Updated April 23, 2011
Reno tap water is among the highest quality drinking water in the country. Drinking Reno's tap water instead of bottled water is a simple way to save money, conserve energy, and help keep a lot trash out of the landfill. It's also plain common sense not to pay over a dollar for what you can get for less than a penny. That's right; drinking water delivered by the Truckee Meadows Water Authority (TMWA)
costs less than a penny a gallon as it flows into your home. Put another way, TMWA charges $1.58 per month for the first 6000 gallons of drinking water delivered to your faucet. I'll buy that and save my money for expensive things, like food and gas.
Truckee Meadows Drinking Water Quality
Most Reno and Sparks drinking water starts as snow in the Sierra Nevada and reaches us via the Truckee River. The TMWA water system includes a series of lakes and reservoirs, the largest of which is Lake Tahoe. The end result for us is some of the cleanest and highest quality drinking water in America; no bottled water needed. Go to the TMWA Water Quality web page
for detailed information.
At the end of 2009, an outfit called the Environmental Working Group (EWG) released a report ranking 100 cities in terms of the health and safety of their water supply. Reno (and Las Vegas) ranked poorly in the EWG report, prompting an immediate response from TMWA and Nevada officials. Learn more about this issue and get additional water quality details in my article The Lowdown on Reno's Drinking Water.

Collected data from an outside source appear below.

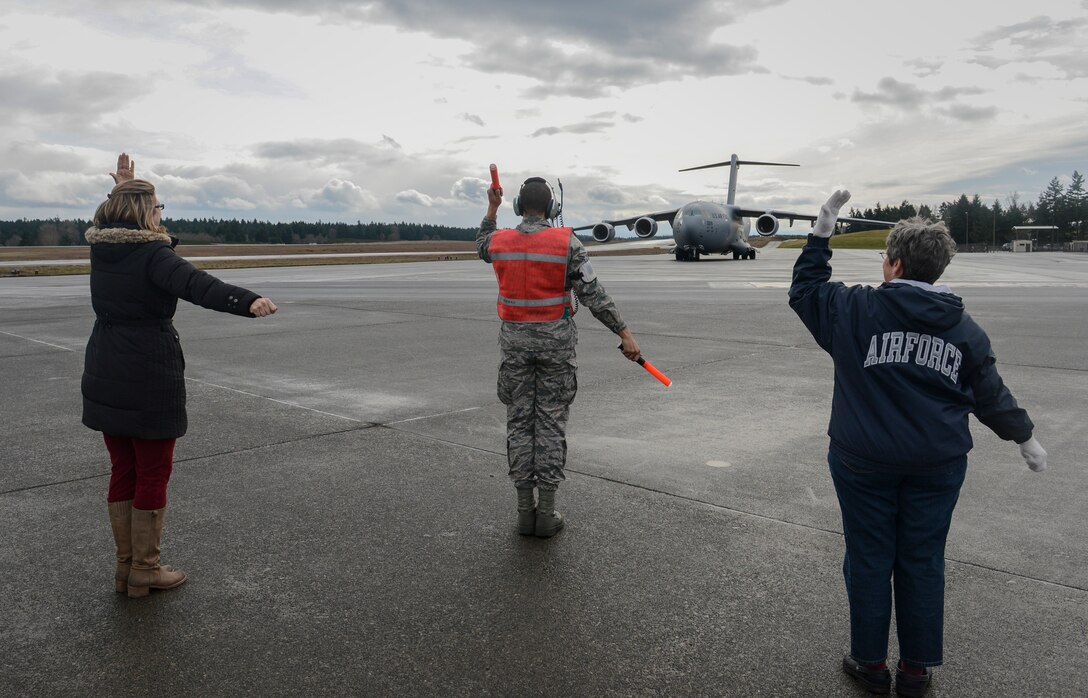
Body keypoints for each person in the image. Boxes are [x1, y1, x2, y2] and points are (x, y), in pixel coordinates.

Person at [788, 191, 1047, 696]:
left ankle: (869, 663)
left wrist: (821, 234)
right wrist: (1024, 436)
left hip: (862, 460)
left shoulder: (854, 309)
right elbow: (989, 391)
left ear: (895, 263)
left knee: (868, 556)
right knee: (922, 557)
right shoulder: (963, 327)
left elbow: (805, 291)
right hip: (937, 463)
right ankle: (914, 670)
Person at [83, 153, 278, 598]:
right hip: (147, 368)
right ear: (143, 213)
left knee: (124, 467)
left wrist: (122, 188)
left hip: (105, 364)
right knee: (153, 470)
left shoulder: (103, 248)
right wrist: (246, 300)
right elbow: (198, 284)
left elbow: (117, 221)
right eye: (157, 207)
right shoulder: (152, 253)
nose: (160, 214)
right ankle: (146, 570)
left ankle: (126, 568)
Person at [477, 177, 640, 538]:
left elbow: (480, 244)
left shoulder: (498, 241)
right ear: (553, 209)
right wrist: (623, 333)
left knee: (520, 424)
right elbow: (594, 295)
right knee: (550, 424)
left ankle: (524, 512)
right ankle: (546, 514)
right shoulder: (566, 242)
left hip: (515, 348)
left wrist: (492, 207)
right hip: (555, 349)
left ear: (519, 206)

Bottled Drinking Water Facts and Figures
Bottled drinking water numbers are big and seeing some of them together helps put things in perspective. Even though there may be nothing wrong with bottled water per se, it's a mighty expensive way to quench your thirst.
- Federal regulations only require bottled drinking water to be as good as tap water.
- If bottled drinking water is only sold where it is produced (does not cross state lines), even minimal federal regulations do not apply.
- Up to 40 percent of bottled water originates from municipal water systems; i.e., tap water.
- We spend $15 billion a year on bottled drinking water.
- 1.5 million barrels of oil a year are consumed to make the 70 million plastic water bottles used each day in the U.S. Additional fossil fuel is required to transport bottled drinking water to points of sale.
- 22 billion empty plastic bottles a year are discarded; only 20 percent of those get recycled.
I visited a local Reno supermarket to see the choices in bottled drinking water and found an incredible variety of sizes and prices, making it quite difficult to tell what it actually costs per ounce, quart, liter, or gallon. I found gallons ranging from 98 cents to $1.50, 0.79 quart for 69 cents, and liters from $1.49 to $2.19. I didn't even try to calculate the unit costs for the cases of various sized bottles. However, no matter how you pour it, bottled water is way more expensive than what we already have by turning on a faucet.
Drinking Water Filters
Instead of buying bottled tap water that's been filtered, do it yourself. Several companies make home filtration systems with activated charcoal that will remove impurities like the residual chlorine found in municipal waters. Aeration and just letting it sit for a while will also dissipate the chlorine. According to Paul Miller, manager of Operations and Water Quality at the Truckee Meadows Water Authority, adding residual chlorine is a public health requirement that keeps bacteria at bay as water flows through the pipes between the treatment plant and customers' faucets.
Reusable Drinking Water Bottles
To carry around your filtered tap water, get a reusable bottle. These come in various sizes, shapes, colors, and decor. You can also choose metal (stainless steel or aluminum) or plastic (look for BPA free
containers). At one of our Reno outdoor stores, I found a selection of sizes ranging from 10 oz. to 32 oz. There are also bottles with integral filters so you can refill on the fly should you run low on H20.